Sefarad Yahudileri, Engizisyon mahkemelerinde idam edilmemek için İspanya’dan kaçtı. Türkler’e sığındı. Osmanlı İmparatorluğu’nun hoşgörüsü sayesinde rahatça yaşadı. Özellikle Sultan Abdulmecid ve Sultan Abdülhamit döneminde önemli haklar aldı...

Kaynak GAZETE
Giriş Tarihi :09 Nisan 2021
İdamdan kaçan Sefarad Yahudileri Osmanlı İmparatorluğu’nun hoşgörüsü sayesinde rahatça yaşadı

İÇİNDEKİLER

Osmanlı İmparatorluğu, Yahudiler'e kendi hayatlarını ve işlerini devam ettirme imkanı sundu. Özellikle 15. ve 16. yüzyıllar, Osmanlı Yahudileri'nin altın çağı oldu. Sultan Abdülmecid döneminde de (1839-1861) Yahudiler önemli haklar elde etti.
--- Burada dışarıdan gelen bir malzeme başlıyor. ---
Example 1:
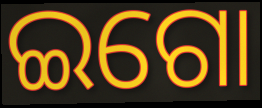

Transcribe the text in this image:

ଇଗୋ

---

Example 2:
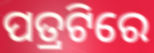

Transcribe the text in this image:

ପତ୍ରଟିରେ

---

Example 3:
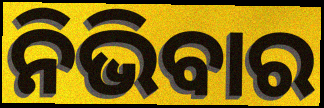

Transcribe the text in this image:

ନିଭିବାର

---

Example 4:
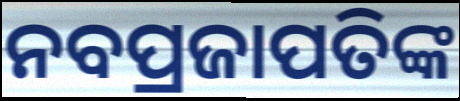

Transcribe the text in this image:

ନବପ୍ରଜାପତିଙ୍କ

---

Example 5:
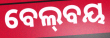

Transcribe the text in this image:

ବେଲ୍‍ବୟ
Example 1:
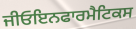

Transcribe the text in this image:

ਜੀਓਇਨਫਾਰਮੈਟਿਕਸ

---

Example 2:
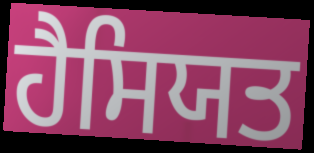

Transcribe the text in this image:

ਹੈਸਿਯਤ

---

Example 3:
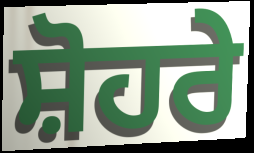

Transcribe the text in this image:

ਸ਼ੋਹਰੇ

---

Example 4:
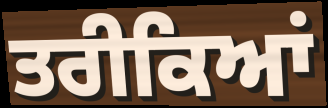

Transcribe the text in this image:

ਤਰੀਕਿਆਂ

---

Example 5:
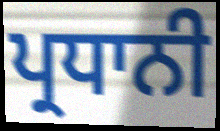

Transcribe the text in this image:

ਪ੍ਰਧਾਨੀ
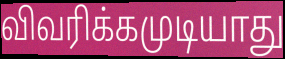
விவரிக்கமுடியாது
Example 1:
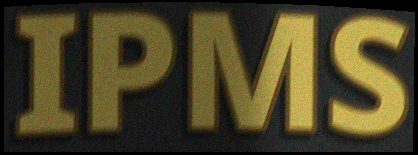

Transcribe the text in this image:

IPMS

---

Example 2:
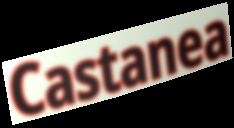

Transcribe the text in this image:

Castanea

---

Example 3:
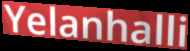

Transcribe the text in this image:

Yelanhalli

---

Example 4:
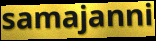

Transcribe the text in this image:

samajanni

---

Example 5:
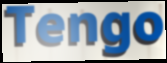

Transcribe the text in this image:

Tengo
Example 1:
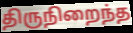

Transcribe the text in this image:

திருநிறைந்த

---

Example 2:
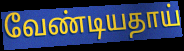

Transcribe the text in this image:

வேண்டியதாய்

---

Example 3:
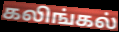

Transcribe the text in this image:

கலிங்கல்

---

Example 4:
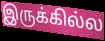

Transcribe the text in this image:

இருக்கில்ல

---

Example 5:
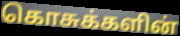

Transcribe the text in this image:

கொசுக்களின்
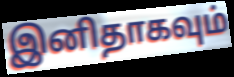
இனிதாகவும்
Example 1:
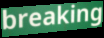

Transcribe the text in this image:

breaking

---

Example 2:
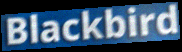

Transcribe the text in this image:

Blackbird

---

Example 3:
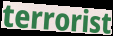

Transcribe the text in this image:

terrorist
Yahudi basını doğdu.

Sultan Abdülmecid, okullarda "haham gözetiminde kaşer mutfak açılmasını ve Yahudi öğrencilerin Cumartesi okula gelmemelerini" emretti. Ayrıca Abdülmecid, 12 Mart 1857 tarihli fermanla Yahudiler'in hastane kurmalarına izin verdi. Sultan II. Abdülhamid döneminde de (1876-1909) Yahudiler için önemli gelişmeler yaşandı.
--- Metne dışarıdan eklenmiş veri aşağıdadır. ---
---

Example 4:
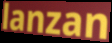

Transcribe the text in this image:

lanzan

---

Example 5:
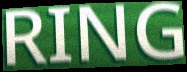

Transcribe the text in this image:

RING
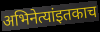
अभिनेत्यांइतकाच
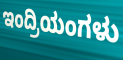
ಇಂದ್ರಿಯಂಗಳು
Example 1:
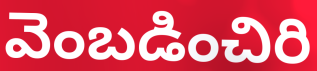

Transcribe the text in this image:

వెంబడించిరి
II. Abdülhamid, ülkedeki tüm gayrimüslimlerin haklarını güvence altına aldı. İspanya'dan gelen Yahudiler ekonomik hayatta da etkili oldu. Önemli bankerler devlet kademesinde kritik görevlere getirildi.


İşte onlardan bazıları:

ISAIAH (YEŞAYA) ACIMAN: Tanınmış Aciman (Adjiman) ailesinin ferdiydi. Babası ve amcaları gibi, finans alanında ilerledi. 1808'den itibaren bankacı olarak görev yaptı. 18. Yüzyıl ve 19. Yüzyıl'ın başlarında Osmanlı Maliyesi'nde önemli mevkilerde bulundu. I. Mahmud, III. Osman ve III. Mustafa dönemlerinde görev aldı.

EZEKIEL GABAY: 1811 yılında Bağdat Valisi Küçük Süleyman Paşa'nın liderliğindeki ayaklanmayı bastırmakla görevli Talat Paşa'ya büyük yardımları bulundu. Daha sonra Saray'a Sarrafbaşı olarak atandı.

BEHOR KARMONA: 1820'lerde Çelebi Behor Karmona gibi güçlü Yahudi sarraflar aynı zamanda Yeniçeriler'in sarraflarıydı. Yehezkel Gabay da Çelebi Behor gibi devletin maaliyesini ve özellikle Yeniçeri Ocağı'nın para işlerini yönetirdi.
Kendisine ocak sarrafı veya ocak bezirganı da denirdi.


TERCÜMANLIK YAPTI

YAKIR GERON:
Edirne'de 18. ve 19. yüzyıllarda din adımı yetiştirmiş Geron ailesindendi. 1813'te doğdu. 1835'te 22 yaşında iken Edirne'nin hahambaşısı oldu. 1863'te Padişah Abdülaziz tarafından İstanbul'a çağrıldı. İstanbul hahambaşısı olarak atandı. Fransa İmparatoru 3. Napolyon'un eşi İmparatoriçe Eugenie'nin İstanbul'u ziyaretinde de önemli bir görev aldı.

Napolyon'un eşi İmparatoriçe Eugenie

Eugenie, Sultan Abdülaziz'le bir araya geldi. Tercümanlığını Yakir Geron yaptı. Geron'un Yahudi İspanyolcasıyla konuşması İmparatoriçe'yi etkiledi ve şöyle konuştu: "Misafiri bulunduğum bu ülkede ana dilimi bulmak ve konuşmak ne saadet".


EGE'NİN ZENGİNLERİ
İzmir Yahudi cemaati, diğer Osmanlı kentlerinde yaşayan Yahudiler'e göre farklı bir yapıya sahip oldu. Yahudiler hem geleneklerine bağlı kalmış hem de Osmanlı'nın genel özelliklerini benimseyerek özgün bir yapı oluşturdu. İzmir Yahudi cemaatinin Batılılar'la olan ilişkisinin temelinde ticarî faaliyetler yer alıyordu. İran'dan getirilen ipek ve dokumalar ile Anadolu'nun değişik yerlerinden gelen ürünler İzmir limanından yurt dışına yollanıyordu. İspanya ve Portekiz göçmeni Yahudiler kentte ticaretle uğraşan Venedikli, Ceneviz, Hollandalı, Fransız ve İngiliz tüccarların danışmanlığını ve tercümanlığını yapıyorlardı.